Coïncidence, l'expert nommé le 8 mars 1797 par l'administration pour la vente du château de Craon n'est autre que l'architecte Pierre Pommeyrol. Mais les guerres de l'Ouest n'étaient pas terminées et la vente ne put avoir lieu. En 1803, le château est affecté à la Légion d'honneur, instituée l'année précédente par Napoléon Bonaparte, et le restera jusqu'à la Restauration en 1814. Le marquis d'Armaillé meurt en 1806 à Grigny, en Seine-et-Oise, sans avoir pu récupérer son domaine. C'est sa fille, Marie-Camille comtesse de Cossé-Brissac (1759-1827) qui se voit restituer le bien familial le 28 août 1816. À sa mort, en 1827, son fils Arthur de Cossé- Brissac (1790-1837) hérite du château et domaine de Craon.

Un an plus tard, en novembre 1828, le petit-fils du marquis d'Armaillé vend le tout pour 146 000 francs à Guillaume de Champagné (1766-1831). Son fils Édouard de Champagné (1802-1840) lui succède. À sa mort, sa femme Marie-Ernestine de La Grange (1817-1887) puis son fils René de Champagné (1838-1890) entreprennent de restaurer le château et de créer un vaste parc à l'anglaise. Succédant à son père en 1890, Alain de Champagné poursuit les travaux de restauration du château mais surtout agrandit le domaine familial. Son portrait orne l'un des salons que l'on appelle "le salon Champagné" ou le fumoir. Le dernier marquis de Champagné (1874-1918) y figure en uniforme de cavalier du 24e dragons.

 

Engagé volontaire à l'âge de 40 ans, il est très grièvement blessé d'une balle en pleine poitrine lors de la bataille de l'Yser le 2 novembre 1914 et décède en 1918 des séquelles de cette blessure. Hélène de Langle, marquise de Champagné, prend les rênes du domaine. En 1925, elle épouse le marquis Fortuné d'Andigné et une nouvelle ère de travaux commence, ce qui vaudra cette réflexion à un vieux paysan de Craon : « Le premier mari de la marquise, quand il avait de l'argent c'était pour acheter de la terre. Le deuxième, c'était pour la retourner dans le parc ». De cette époque date en effet la création du jardin à la française.

Hélène de Langle se retrouve à nouveau seule en 1935 pour diriger le domaine qu'elle entretient et sauvegarde quelles que soient les circonstances.
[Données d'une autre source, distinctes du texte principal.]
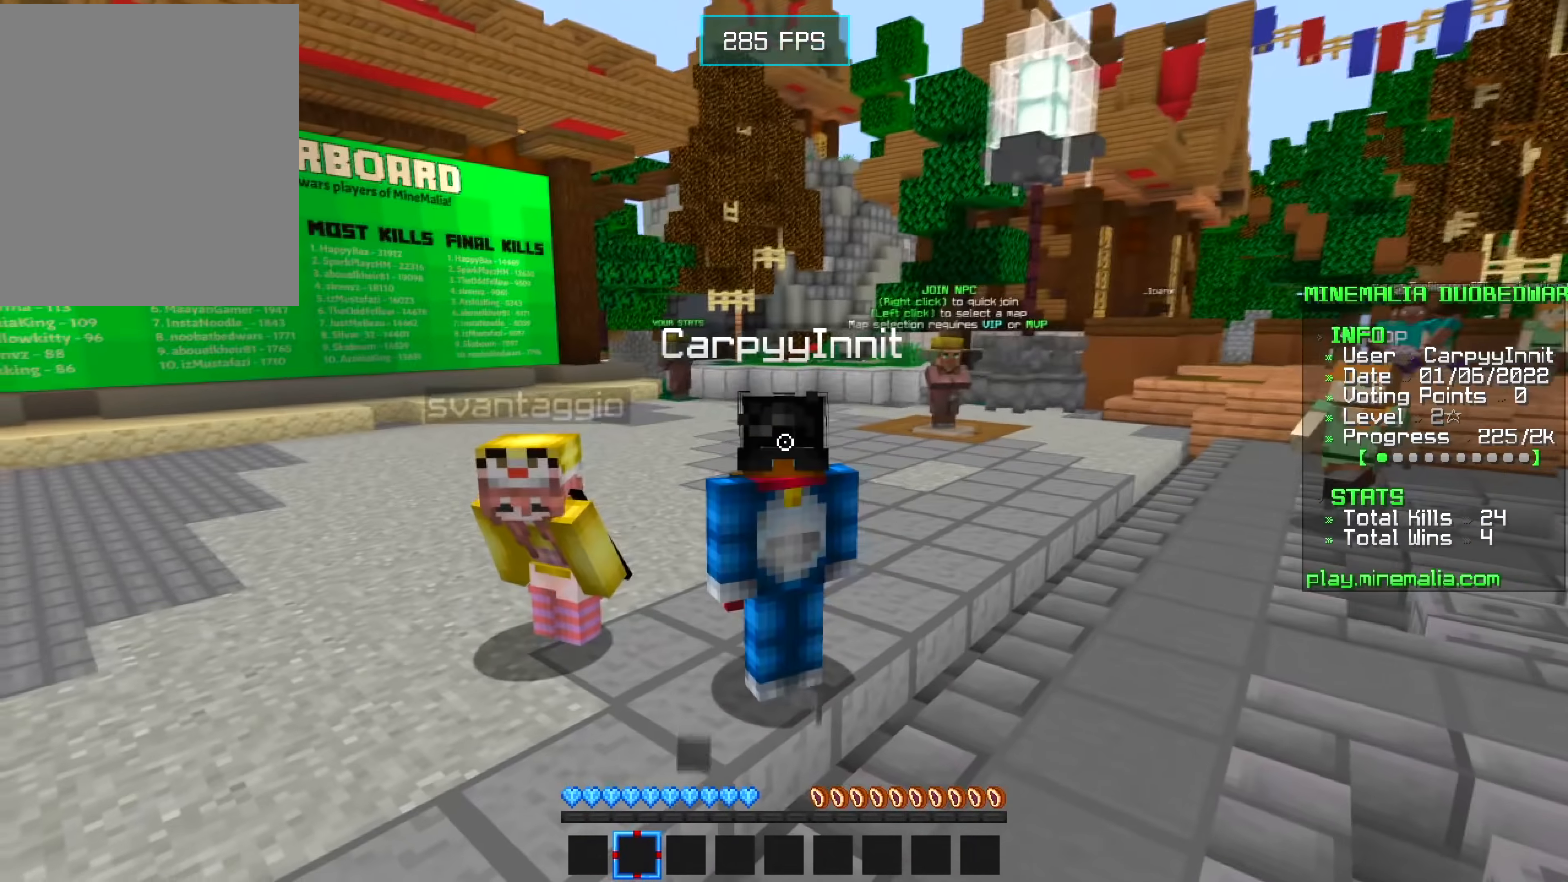
{"keys": ["d"], "mouse": [], "events": [[433, "d", "down"]]}
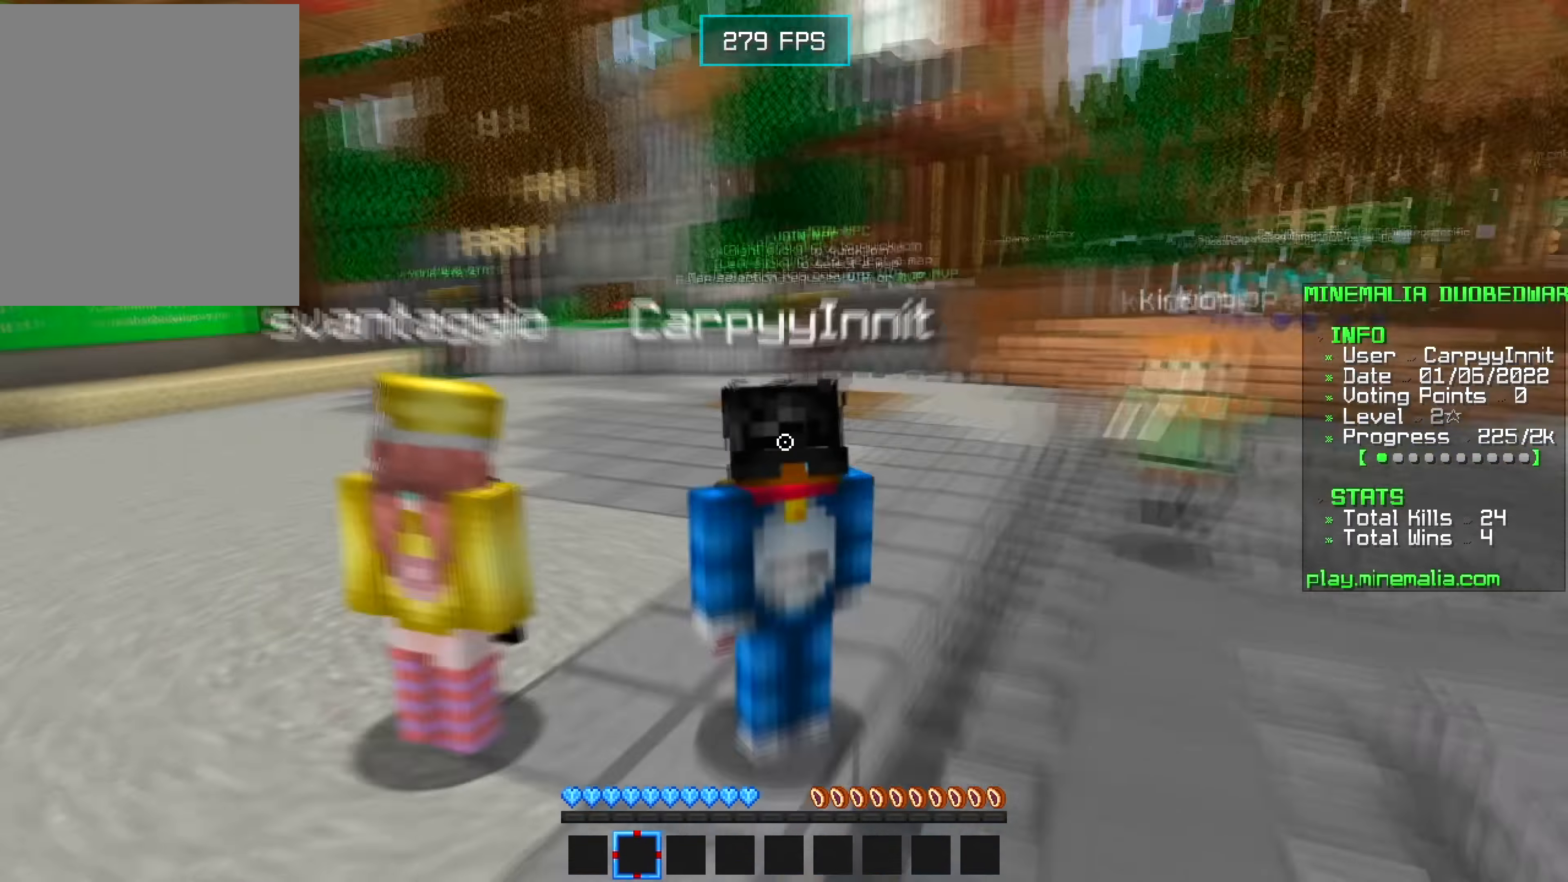
{"keys": ["a"], "mouse": [], "events": [[316, "d", "up"], [466, "a", "down"]]}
En mars 1943, afin de protéger les arbres du parc menacés d'être abattus par les soldats allemands, elle obtient le classement en procédure accélérée des 42 hectares du domaine de Craon par les Monuments historiques. À la mort d'Hélène de Langle en 1954, le château est transmis par héritage à son neveu Louis de Guébriant (1916 -2005). Le portrait d'un illustre ancêtre de la famille de Guébriant orne le grand salon. Il s'agit du maréchal de Guébriant (1602-1643) dont l'épouse, Renée du Bec-Crépin, fut la première femme ambassadrice de France en Pologne sous Louis XIII.

 

 
 

C'est à l'initiative du comte de Guébriant que le domaine de Craon a été ouvert au public en 1962. Ce fut ensuite au tour du château d'ouvrir ses portes aux visiteurs en 1982, puis les anciennes écuries ont été réaménagées en 2002 pour servir de salles de réception.

Aujourd'hui, Loïk et Hélène de Guébriant accueillent chaque année plus de douze mille personnes qui découvrent à chaque saison une nouvelle gamme de couleurs. Aux jonquilles d'avril succèdent les rhododendrons en mai, puis les pivoines, les glycines, les lilas et les roses de l'été avant la floraison automnale des cyclamens, l'embrasement des hêtres, des chênes d'Amérique et des liquidambars.